Wednesday, February 1, 2023

Review of BABYLON: Bombastic Bacchanalia

February 1, 2023




It was 1926 in Los Angeles. A Mexican man named Manny Torres (Diego Calva) was driving the truck that was delivering an elephant to a grand, wild party thrown by Kinoscope Studios.  There he met the pretty aspiring actress Nellie LaRoy (Margot Robbie) and snorted cocaine with her as they shared their Hollywood dreams with each other. Manny drove home film star Jack Conrad (Brad Pitt), who then helped Manny get a foot into film production. 

Writer-director Damien Chazelle had already shared with us his fascination with Hollywood in his acclaimed 2016 film "La La Land" following a jazz pianist and an aspiring actress who find love while they chase their Hollywood dream.  With his new film "Babylon," he went over-the-top manic as he showed us the Hollywood journey of Manny and Nellie, with excessive, elaborate scenes of glamorous grandeur, as well as disgusting debauchery.

However, Chazelle went further to include the stories of four other Hollywood denizens -- the veteran leading man Jack Conrad whose career was on the wane, an Asian saloon singer Lady Fay Zhu (Li Jun LI) who happened to be lesbian, African-American jazz trumpet player Sidney Palmer (Jovan Adepo) who could not understand why he still had to wear darkening makeup, and writer Elinor St. John (Jean Smart) whose articles can make or break careers.

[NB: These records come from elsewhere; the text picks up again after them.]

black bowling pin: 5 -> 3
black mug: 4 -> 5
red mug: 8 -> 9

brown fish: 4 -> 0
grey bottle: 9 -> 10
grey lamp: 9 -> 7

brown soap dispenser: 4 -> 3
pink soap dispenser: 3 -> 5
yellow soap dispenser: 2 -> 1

All these stories stretched "Babylon" into a busy sprawling three-hour affair. The bacchanalian party scenes were very eye-catching with its Oscar-nominated glittering production design (by Florencia Martin and Anthony Carlino) and interesting costume designs (Mary Zophres on her fourth Oscar nomination). The grand jazzy musical score by Justin Hurwitz, who already won 2 Oscars for "La La Land" was nominated again, and may actually win it. 

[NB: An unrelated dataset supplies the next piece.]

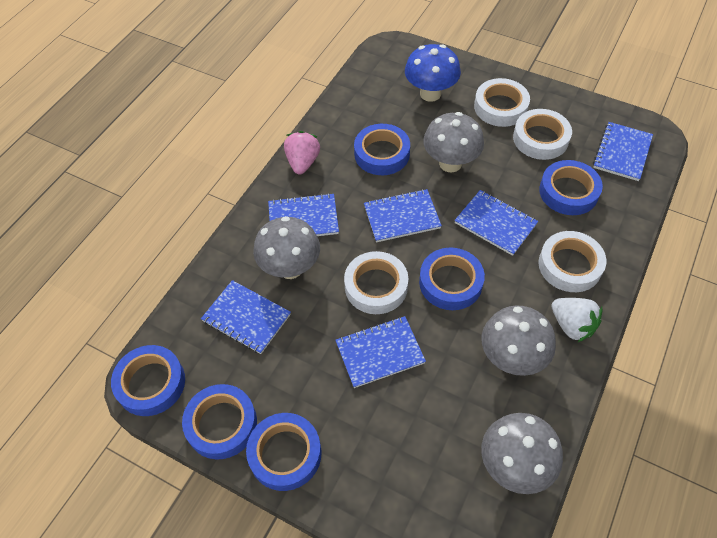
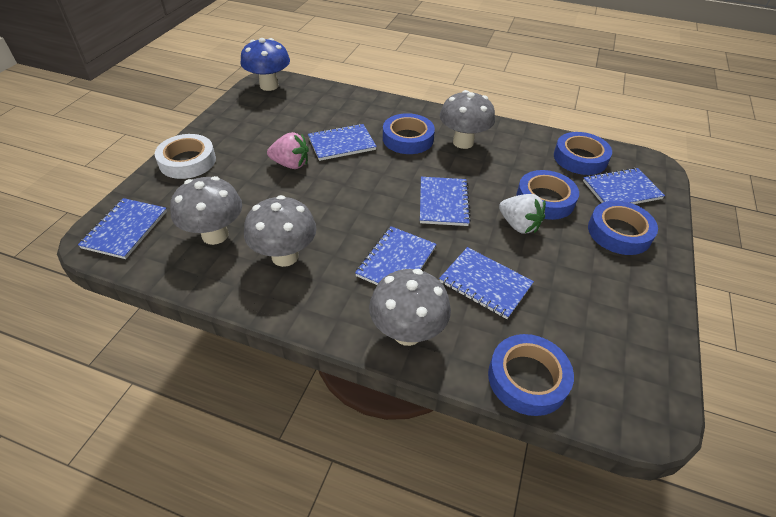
blue tape: 6 -> 5
white tape: 4 -> 1

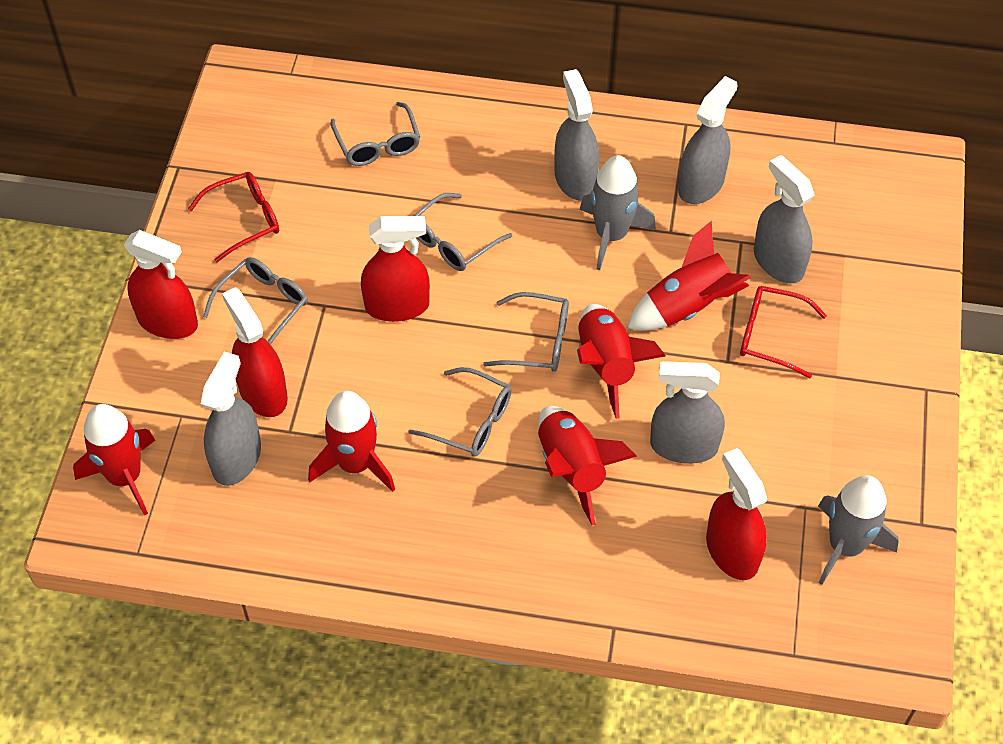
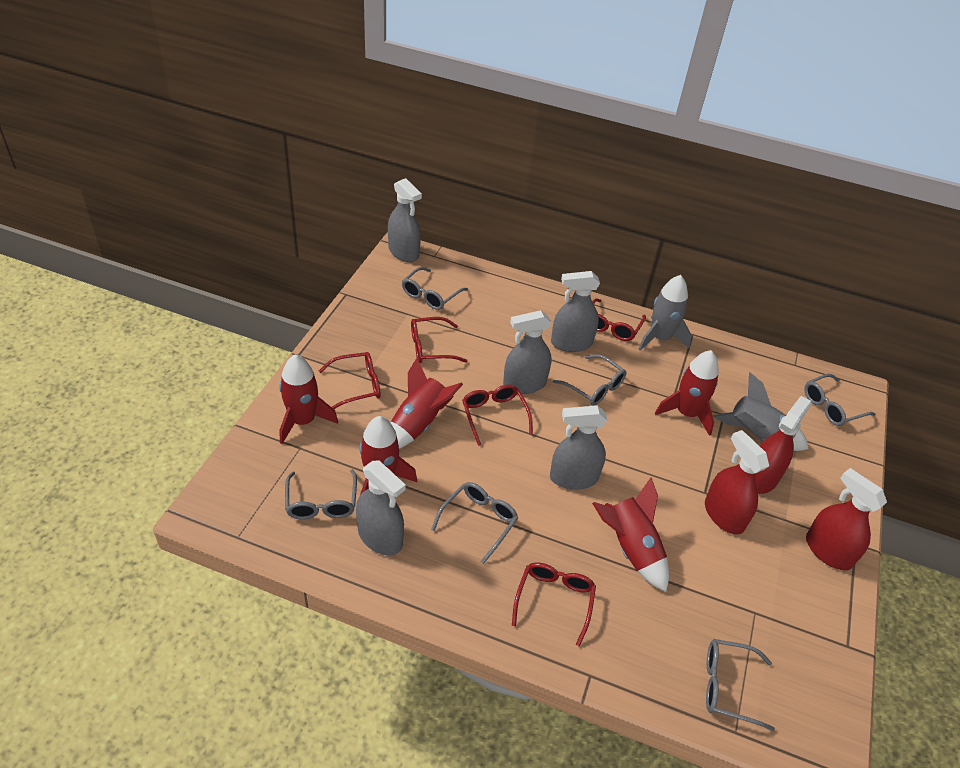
grey glasses: 5 -> 6
red glasses: 2 -> 5
red spray bottle: 4 -> 3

The scenes about film shooting were the best ones for me. The first showed how cameras were destroyed during battle scenes, and the perfect daylight had to be caught for the perfect kiss. The frenetic editing (by Tom Cross) of that long exasperating scene of repeated takes of one simple scene for Nellie's first sound film alone deserved an award. The most bizarre scene would have to be that of Nellie, her father (Eric Roberts) and a rattlesnake. 

Even as Chazelle seemed to have bit off more than this movie can chew, the performances of the main actors were commendable, especially Robbie (whose fierce portrayal jumped out of the screen) and Pitt (who played a film star as only a true film star could). Calva tried hard to keep up as Manny, but still came up rather short. Toby Maguire only came out in the final stretch, but his quirky characterization as gangster James McKay will stay with you. 

In the epilogue, "Singin' in the Rain" (1952) was referenced to recount the challenging transition of silent to sound films, which was depicted in both film. Chazelle then laid his cinephile heart bare with a montage of film clips from Muybridge's Running Horse to "Wizard of Oz" to "Ben Hur" to "Avatar." However genteel Chazelle's style was in "La La Land", his style for chaotic "Babylon" went the furthest extreme in the opposite direction. 7/10.